- **Problem**
Please decide whether each of these statements agrees with the text below on gender and Christianity in Early Rus, answering yes or no and quoting the deciding words of the text: 1. The research is supervised by Prof Simon Franklin. 2. The planned sources are limited to translations and leave out native compositions. 3. The project uses gender as a case study.

- **Quoted text**
start
Gender and Christianity in Early Rus, c.988-1240. Translating Morality from Byzantium to the Medieval Slavonic World

Supervisor: Prof Simon Franklin

My research deals with the interaction of Christianity, gender and morality in the earliest cultural artefacts of the Slavonic world. The sources I plan to engage with include translations of Biblical passages and exegeses, as well as both translations and native compositions of hagiographies, liturgical texts, chronicles, icons, and a range of other "genres".

My research divides into three main focus questions:

  • What moral frameworks are established by expressions of gender in the cultural artefacts of Early Rus?
  • How do these frameworks interact with those identified in Byzantine traditions? In other words, to what extent do they form part of a consistent gender-based code of morality in the Orthodox oikoumene and, therefore, to what extent do they signify native distinction from that universe?
  • To what extent do expressions of gender in different contexts appear to be informed by Christian morality and in which ways precisely, in Byzantium and Early Rus comparatively? In other words, how do various constructions of genders (for example, monastic and dynastic) interact in different contexts in Rus as compared to their interactions in Byzantium?

The course of study seeks first and foremost to contribute to our understanding of the culture of Early Rus, using gender as a case study within a broader discussion of cultural translation from the Byzantine to the Slavonic world. The notion of cultural translation remains fundamental to most analyses of the cultural artefacts of Early Rus, and my proposed project marks a new approach to the question of translation - one inspired by scholarship on the medieval Latinate kingdoms and Byzantine world, where analyses informed by gender have shaped our understanding of "medieval mentalities" in these contexts.
end
Dataset excerpts:
start
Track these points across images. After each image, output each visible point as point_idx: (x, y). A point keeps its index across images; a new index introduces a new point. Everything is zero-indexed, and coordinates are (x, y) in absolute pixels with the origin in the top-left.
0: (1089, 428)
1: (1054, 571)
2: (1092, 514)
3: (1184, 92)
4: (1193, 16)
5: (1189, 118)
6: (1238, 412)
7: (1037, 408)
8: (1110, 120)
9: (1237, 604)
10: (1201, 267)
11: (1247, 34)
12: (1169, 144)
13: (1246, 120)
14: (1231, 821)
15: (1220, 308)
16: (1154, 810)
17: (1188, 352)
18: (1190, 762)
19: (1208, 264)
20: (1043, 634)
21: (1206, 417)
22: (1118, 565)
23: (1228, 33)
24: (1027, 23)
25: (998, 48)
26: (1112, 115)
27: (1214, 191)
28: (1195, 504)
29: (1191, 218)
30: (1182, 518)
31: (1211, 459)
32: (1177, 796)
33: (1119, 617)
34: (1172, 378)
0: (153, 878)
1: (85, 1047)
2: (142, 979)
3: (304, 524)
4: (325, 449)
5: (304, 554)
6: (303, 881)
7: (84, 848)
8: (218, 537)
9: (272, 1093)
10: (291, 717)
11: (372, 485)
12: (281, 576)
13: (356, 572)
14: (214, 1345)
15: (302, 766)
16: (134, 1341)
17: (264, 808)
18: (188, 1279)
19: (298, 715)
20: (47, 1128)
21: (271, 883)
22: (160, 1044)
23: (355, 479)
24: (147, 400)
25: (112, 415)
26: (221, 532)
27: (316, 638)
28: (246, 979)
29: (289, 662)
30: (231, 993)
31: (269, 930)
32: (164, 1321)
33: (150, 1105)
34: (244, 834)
end
start
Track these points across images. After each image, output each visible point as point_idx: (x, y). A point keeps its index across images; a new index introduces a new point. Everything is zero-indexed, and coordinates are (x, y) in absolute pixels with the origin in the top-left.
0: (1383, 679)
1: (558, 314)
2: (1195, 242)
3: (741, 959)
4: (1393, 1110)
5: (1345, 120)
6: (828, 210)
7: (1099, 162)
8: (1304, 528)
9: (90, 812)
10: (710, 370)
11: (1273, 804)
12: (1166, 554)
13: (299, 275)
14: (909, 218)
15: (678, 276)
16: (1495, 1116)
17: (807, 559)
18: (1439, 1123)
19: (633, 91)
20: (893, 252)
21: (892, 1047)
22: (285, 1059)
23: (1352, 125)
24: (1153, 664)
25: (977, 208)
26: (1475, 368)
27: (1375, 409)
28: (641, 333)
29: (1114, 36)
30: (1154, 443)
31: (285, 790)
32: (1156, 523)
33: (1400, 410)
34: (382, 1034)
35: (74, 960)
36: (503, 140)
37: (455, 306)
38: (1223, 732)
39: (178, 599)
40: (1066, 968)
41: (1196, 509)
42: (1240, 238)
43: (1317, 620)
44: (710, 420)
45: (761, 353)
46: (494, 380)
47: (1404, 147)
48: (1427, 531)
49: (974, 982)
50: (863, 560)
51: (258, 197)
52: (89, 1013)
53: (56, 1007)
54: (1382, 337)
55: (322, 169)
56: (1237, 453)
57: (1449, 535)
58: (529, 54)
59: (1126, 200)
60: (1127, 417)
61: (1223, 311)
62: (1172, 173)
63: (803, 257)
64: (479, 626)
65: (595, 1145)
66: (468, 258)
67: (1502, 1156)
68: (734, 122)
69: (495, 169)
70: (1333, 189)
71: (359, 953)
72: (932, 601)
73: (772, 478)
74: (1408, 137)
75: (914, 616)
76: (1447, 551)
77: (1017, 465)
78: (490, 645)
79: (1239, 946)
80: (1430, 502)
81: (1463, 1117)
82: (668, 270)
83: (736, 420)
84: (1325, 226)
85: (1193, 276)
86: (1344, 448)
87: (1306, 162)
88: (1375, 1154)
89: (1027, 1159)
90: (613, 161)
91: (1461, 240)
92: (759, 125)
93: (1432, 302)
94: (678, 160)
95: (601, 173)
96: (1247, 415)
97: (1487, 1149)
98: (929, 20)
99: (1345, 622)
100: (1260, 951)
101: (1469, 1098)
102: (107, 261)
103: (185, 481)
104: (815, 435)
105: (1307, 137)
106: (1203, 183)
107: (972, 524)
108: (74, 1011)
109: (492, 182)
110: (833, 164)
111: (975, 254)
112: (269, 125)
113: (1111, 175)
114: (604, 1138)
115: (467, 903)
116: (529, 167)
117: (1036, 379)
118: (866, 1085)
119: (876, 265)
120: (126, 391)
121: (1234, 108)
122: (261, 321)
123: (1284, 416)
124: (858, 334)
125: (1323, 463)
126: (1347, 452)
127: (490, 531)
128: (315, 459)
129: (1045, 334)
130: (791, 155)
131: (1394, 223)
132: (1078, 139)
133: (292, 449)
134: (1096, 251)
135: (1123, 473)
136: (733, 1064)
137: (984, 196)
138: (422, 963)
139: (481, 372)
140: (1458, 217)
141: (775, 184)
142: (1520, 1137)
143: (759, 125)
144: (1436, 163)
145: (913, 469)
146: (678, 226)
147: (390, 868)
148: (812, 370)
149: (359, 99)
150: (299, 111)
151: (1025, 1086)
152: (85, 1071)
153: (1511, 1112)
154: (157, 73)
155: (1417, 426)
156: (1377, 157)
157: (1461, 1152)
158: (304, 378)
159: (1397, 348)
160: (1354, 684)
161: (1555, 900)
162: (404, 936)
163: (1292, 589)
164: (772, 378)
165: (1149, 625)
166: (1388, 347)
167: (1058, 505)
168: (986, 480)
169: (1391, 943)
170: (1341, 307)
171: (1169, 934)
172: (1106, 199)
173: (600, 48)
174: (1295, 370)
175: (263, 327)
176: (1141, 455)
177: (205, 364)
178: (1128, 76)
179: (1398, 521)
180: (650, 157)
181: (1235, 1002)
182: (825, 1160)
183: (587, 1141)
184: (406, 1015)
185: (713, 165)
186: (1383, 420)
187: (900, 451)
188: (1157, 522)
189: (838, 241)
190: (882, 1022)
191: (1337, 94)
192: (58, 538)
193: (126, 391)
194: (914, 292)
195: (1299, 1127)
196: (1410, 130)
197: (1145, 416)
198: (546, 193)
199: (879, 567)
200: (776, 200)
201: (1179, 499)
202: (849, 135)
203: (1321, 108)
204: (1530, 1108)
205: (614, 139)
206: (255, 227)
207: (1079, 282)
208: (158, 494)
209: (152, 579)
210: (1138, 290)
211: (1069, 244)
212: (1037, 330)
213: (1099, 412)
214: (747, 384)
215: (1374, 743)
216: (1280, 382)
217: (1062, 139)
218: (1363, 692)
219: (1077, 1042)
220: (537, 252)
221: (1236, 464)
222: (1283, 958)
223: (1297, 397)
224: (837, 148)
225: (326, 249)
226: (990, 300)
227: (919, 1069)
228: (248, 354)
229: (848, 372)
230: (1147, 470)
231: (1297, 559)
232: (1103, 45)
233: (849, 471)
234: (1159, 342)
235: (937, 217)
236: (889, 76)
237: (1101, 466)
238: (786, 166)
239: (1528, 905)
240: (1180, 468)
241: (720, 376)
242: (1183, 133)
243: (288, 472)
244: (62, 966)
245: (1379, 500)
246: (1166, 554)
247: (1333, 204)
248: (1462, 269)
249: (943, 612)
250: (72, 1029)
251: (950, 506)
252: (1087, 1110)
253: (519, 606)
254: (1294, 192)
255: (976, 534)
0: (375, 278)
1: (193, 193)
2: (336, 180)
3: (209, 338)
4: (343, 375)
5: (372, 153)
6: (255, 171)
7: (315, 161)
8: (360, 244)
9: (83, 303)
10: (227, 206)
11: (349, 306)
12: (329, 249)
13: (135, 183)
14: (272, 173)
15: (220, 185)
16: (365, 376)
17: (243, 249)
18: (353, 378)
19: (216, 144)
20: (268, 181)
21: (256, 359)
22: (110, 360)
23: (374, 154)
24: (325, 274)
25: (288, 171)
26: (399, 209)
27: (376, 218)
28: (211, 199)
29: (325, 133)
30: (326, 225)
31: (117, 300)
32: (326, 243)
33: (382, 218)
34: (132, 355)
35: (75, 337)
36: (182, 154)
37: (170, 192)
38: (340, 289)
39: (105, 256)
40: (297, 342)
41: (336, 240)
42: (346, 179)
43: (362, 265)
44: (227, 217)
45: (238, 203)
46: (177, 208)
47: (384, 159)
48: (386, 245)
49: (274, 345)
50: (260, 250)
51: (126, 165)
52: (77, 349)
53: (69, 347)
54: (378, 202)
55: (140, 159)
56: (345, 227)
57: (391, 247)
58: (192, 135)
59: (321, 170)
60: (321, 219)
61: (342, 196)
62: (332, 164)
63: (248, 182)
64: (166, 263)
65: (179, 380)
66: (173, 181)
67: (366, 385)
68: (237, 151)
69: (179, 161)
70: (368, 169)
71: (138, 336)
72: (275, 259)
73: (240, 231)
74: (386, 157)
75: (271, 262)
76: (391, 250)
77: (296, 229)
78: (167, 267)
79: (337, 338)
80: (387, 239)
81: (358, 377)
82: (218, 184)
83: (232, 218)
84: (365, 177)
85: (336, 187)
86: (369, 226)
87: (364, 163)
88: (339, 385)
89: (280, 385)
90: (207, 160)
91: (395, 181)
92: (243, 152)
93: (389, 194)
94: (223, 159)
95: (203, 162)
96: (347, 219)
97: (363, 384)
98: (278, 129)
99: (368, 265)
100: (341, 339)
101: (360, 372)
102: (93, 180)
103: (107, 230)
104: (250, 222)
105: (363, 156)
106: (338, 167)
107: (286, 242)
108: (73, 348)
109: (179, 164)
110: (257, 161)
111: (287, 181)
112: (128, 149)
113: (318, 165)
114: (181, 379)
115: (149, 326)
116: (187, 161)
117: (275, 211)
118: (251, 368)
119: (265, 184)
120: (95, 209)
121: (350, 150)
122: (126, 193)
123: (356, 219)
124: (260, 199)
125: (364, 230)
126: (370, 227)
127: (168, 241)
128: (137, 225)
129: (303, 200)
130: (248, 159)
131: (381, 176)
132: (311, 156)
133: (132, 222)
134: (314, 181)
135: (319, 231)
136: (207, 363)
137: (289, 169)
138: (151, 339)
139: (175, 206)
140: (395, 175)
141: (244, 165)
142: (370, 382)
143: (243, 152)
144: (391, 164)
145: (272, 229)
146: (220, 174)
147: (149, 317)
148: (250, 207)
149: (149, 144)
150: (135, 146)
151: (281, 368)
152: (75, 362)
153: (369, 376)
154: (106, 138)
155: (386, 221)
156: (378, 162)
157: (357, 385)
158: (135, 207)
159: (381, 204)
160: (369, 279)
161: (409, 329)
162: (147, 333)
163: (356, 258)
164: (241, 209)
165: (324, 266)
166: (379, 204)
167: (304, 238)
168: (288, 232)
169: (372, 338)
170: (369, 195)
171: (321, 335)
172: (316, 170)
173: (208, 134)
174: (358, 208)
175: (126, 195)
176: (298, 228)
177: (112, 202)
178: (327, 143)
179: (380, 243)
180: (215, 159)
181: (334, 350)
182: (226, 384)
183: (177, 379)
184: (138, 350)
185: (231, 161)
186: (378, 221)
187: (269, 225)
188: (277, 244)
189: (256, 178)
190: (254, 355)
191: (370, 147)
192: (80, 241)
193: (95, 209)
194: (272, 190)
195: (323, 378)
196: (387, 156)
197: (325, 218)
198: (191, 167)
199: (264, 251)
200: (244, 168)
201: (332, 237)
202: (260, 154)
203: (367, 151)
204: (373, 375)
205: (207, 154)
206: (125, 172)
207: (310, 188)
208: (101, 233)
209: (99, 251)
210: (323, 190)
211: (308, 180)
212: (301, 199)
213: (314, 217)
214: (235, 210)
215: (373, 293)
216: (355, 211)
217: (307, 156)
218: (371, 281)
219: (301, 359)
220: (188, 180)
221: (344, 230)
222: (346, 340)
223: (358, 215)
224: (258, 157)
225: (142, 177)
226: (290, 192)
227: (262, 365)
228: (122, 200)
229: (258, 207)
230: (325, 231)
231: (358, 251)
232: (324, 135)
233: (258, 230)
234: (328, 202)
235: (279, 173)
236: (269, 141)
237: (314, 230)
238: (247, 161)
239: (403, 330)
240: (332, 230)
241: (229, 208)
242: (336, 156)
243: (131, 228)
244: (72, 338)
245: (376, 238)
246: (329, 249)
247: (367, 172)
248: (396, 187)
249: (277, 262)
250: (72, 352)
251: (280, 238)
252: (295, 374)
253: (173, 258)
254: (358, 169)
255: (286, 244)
end
- **Result for this task**
1. Yes: "Supervisor: Prof Simon Franklin"
2. No: "both translations and native compositions of hagiographies, liturgical texts, chronicles, icons, and a range of other "genres""
3. Yes: "using gender as a case study within a broader discussion of cultural translation from the Byzantine to the Slavonic world"